Raven Lailani  Lúxuria é o primeiro romance da jornalista, ganhou vários prêmios e chama atenção pela linguagem ágil e mordaz com que ela retrata a vida da jovem negra Edie, mora- dora do Brooklyn e totalmente sem saber o que fazer da vida - como muitos de sua geração. E dá-lhe conflito  racial, sexual, de gênero  e de classe. Companhia das Letras, R$ 64, 90.

Nara Leão ganha série (Paulo Lorgus/Divulgação) Série documental Nara Leão por quem a conheceu de perto

 Nome fundamental da Bossa Nova, Nara Leão tem sua história registrada na série documental  O Canto Livre de Nara Leão, que estreou no Globoplay. Dirigida por Renato Terra e produzida pelo Conversa. doc, núcleo de documentários do programa Conversa com Bial, o projeto entrevista pessoas que conviveram com a artista -  que no dia 19 completaria 80 anos -  e traz uma pesquisa de imagens, fotos e arquivos – muitos inéditos.

“Nara foi uma cantora brilhante. Mas sua importância não se resume à música. Suas entrevistas, muitas vezes, pautavam as conversas em todo país. Ela confrontava os críticos que queriam rotular e limitar o seu trabalho. Com inteligência e delicadeza, Nara sempre fez o que quis na sua arte e na sua vida pessoal”, observa Renato Terra.

Dividida em cinco episódios, a série mostra diferentes fases de Nara Leão, na música e na vida íntima. Conta com depoimentos de Chico Buarque, Roberto Menescal, Paulinho da Viola, Maria Bethânia, Edu Lobo, Dori Caymmi, Marieta Severo e Fagner, entre outros.

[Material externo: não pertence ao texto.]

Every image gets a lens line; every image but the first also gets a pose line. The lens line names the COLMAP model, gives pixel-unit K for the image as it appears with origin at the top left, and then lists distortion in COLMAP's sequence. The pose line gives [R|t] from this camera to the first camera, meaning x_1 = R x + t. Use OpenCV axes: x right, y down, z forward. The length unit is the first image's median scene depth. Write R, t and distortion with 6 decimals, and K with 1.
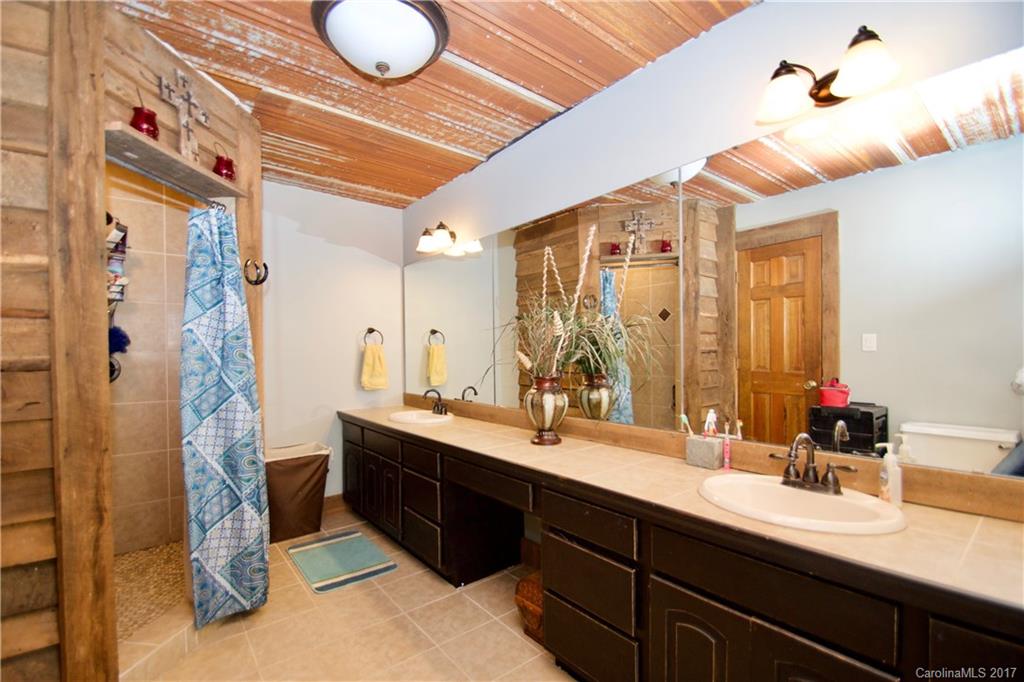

Casado com Nara durante muitos anos, Cacá Diegues deu um íntimo depoimento sobre sua relação. Filha do casal, Isabel Diegues também participa, assim como o neto José Bial, de 19 anos. Os episódios contam com imagens de acervos variados, entre materiais raros e alguns inéditos, como arquivos da ditadura que foram descobertos recentemente. Entrevistas que Nara deu ao longo da carreira, números e encontros musicais, shows, filmes e fotos de reuniões em seu apartamento fazem parte do conteúdo.  O projeto ainda resgata o acervo do especial Por Toda A Minha Vida, exibido em 2007 na TV Globo. 

A parceria de Nara com Chico Buarque e sua importância nas carreiras de Edu Lobo, Sidney Miller, Fagner e Dominguinhos é tema de um dos capítulos. Assim como sua aproximação com a turma da Tropicália e de Roberto e Erasmo Carlos.